Gilead and some nongovernmental organizations have tried to allay fears of exclusion by pointing out legal language in the agreement that could allow Indian manufacturers to sell to some middle-income countries. But they would be able to do so only if there is no patent granted or pending in these countries or India — an extremely unlikely outcome, given that Gilead and other multinational pharmaceutical companies routinely file multiple patents on a single drug for decades after a medicine comes onto the market in order to quell competition.
So how much does Gilead really sacrifice in such agreements? In the case of hep C, it gave up the markets of low-income countries where most people can’t even afford to pay a dollar per day for malaria treatment and where, in most cases, it didn’t have patent protection in the first place. What does it gain? A controlled, divided market in which Gilead keeps the most lucrative countries for itself while getting monopoly protection in other countries (regardless of whether patents exist or are granted). Most important, these agreements essentially allow Gilead to circumvent the safeguards that India and other countries have established to protect the public against patents that are not deserved or would thwart competition.

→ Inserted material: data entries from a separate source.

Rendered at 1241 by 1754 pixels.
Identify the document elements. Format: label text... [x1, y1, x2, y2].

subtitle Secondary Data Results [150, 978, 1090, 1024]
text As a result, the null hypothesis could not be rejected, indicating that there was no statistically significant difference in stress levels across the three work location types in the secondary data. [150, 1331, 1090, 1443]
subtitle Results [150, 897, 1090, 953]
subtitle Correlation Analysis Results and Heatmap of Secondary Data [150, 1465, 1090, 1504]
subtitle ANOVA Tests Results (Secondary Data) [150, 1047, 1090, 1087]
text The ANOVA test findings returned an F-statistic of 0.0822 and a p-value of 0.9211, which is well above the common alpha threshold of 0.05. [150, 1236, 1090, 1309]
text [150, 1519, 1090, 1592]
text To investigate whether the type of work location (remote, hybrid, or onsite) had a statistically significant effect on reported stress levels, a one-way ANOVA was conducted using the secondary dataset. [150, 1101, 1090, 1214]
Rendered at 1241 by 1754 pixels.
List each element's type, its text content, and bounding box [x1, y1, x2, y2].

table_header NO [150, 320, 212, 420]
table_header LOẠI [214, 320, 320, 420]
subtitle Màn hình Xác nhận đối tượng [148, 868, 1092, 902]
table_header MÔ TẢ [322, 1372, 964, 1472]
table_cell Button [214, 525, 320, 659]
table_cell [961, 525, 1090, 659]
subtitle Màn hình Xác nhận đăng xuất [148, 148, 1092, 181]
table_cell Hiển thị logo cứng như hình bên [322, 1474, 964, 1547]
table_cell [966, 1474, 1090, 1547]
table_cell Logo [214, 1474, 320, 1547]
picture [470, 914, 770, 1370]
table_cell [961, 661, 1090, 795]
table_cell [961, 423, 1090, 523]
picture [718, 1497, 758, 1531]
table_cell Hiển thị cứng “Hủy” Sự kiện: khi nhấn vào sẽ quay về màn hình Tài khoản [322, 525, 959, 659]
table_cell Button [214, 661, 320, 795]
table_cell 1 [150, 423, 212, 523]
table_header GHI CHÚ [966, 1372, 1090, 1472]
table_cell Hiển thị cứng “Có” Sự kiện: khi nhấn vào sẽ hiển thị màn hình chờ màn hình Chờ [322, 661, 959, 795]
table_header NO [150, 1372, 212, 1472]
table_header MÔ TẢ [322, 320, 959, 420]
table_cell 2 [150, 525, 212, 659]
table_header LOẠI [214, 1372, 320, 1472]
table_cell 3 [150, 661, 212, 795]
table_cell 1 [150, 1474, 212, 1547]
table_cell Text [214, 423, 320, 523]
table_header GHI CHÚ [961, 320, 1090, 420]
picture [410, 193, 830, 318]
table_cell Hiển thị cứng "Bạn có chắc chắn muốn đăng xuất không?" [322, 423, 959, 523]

Rather than champion these agreements, NGOs, international public health institutions, media and Indian generic manufacturers ought to wake up to Gilead’s real strategy. Groups such as Doctors Without Borders have rightly been critical of the licenses. But there is a deeper issue at play. By dividing the market and culling generic competition, Gilead is quietly achieving what the U.S. and Europe have long tried to do through coercive trade deals such as the Trans-Pacific Partnership as well as diplomatic threats: undermine India’s legally legitimate patent laws. It is time for governments of all countries, whether included or excluded from these agreements, to consider such licenses anti-competitive and unenforceable where there are no granted patents. Continuing to support such agreements — and encouraging Indian generic companies and other local manufacturers to sign them — will eventually reduce competition and seriously curtail the supply of affordable medicines worldwide.